Recorded data
####################

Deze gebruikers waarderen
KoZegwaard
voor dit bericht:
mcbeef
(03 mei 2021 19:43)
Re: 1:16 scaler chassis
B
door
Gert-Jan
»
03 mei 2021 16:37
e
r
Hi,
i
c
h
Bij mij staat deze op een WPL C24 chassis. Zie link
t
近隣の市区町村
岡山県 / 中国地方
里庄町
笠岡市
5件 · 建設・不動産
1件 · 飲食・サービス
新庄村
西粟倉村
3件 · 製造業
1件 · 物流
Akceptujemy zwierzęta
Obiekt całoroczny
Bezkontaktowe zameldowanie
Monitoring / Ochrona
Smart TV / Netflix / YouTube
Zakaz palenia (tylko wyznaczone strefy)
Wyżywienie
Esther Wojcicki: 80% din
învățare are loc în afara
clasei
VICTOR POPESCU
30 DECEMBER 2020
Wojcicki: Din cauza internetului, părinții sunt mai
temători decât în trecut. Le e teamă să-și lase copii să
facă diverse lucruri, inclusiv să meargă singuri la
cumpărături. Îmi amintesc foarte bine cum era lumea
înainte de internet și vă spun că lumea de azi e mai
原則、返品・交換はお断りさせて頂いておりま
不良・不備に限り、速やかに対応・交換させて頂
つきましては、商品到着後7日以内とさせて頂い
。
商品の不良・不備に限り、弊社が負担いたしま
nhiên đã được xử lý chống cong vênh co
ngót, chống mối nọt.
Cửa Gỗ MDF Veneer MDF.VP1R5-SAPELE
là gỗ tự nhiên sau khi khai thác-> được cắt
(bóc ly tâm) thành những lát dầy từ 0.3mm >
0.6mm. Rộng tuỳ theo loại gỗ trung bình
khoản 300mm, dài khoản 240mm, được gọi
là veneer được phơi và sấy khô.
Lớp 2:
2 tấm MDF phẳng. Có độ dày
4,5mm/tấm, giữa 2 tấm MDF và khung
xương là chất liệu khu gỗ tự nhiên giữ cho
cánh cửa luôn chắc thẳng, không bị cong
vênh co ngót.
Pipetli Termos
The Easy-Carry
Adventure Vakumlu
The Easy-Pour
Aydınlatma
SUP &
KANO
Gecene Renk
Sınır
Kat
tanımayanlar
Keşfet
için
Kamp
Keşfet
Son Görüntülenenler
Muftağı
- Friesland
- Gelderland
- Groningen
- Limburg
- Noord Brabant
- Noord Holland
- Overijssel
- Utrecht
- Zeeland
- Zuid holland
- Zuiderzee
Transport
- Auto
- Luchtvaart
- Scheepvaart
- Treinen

####################

§ TASK STATEMENT
For the word "nhiên", find every line in the data that holds it and copy that line.

§ EXPECTED OUTPUT
nhiên đã được xử lý chống cong vênh co
là gỗ tự nhiên sau khi khai thác-> được cắt
xương là chất liệu khu gỗ tự nhiên giữ cho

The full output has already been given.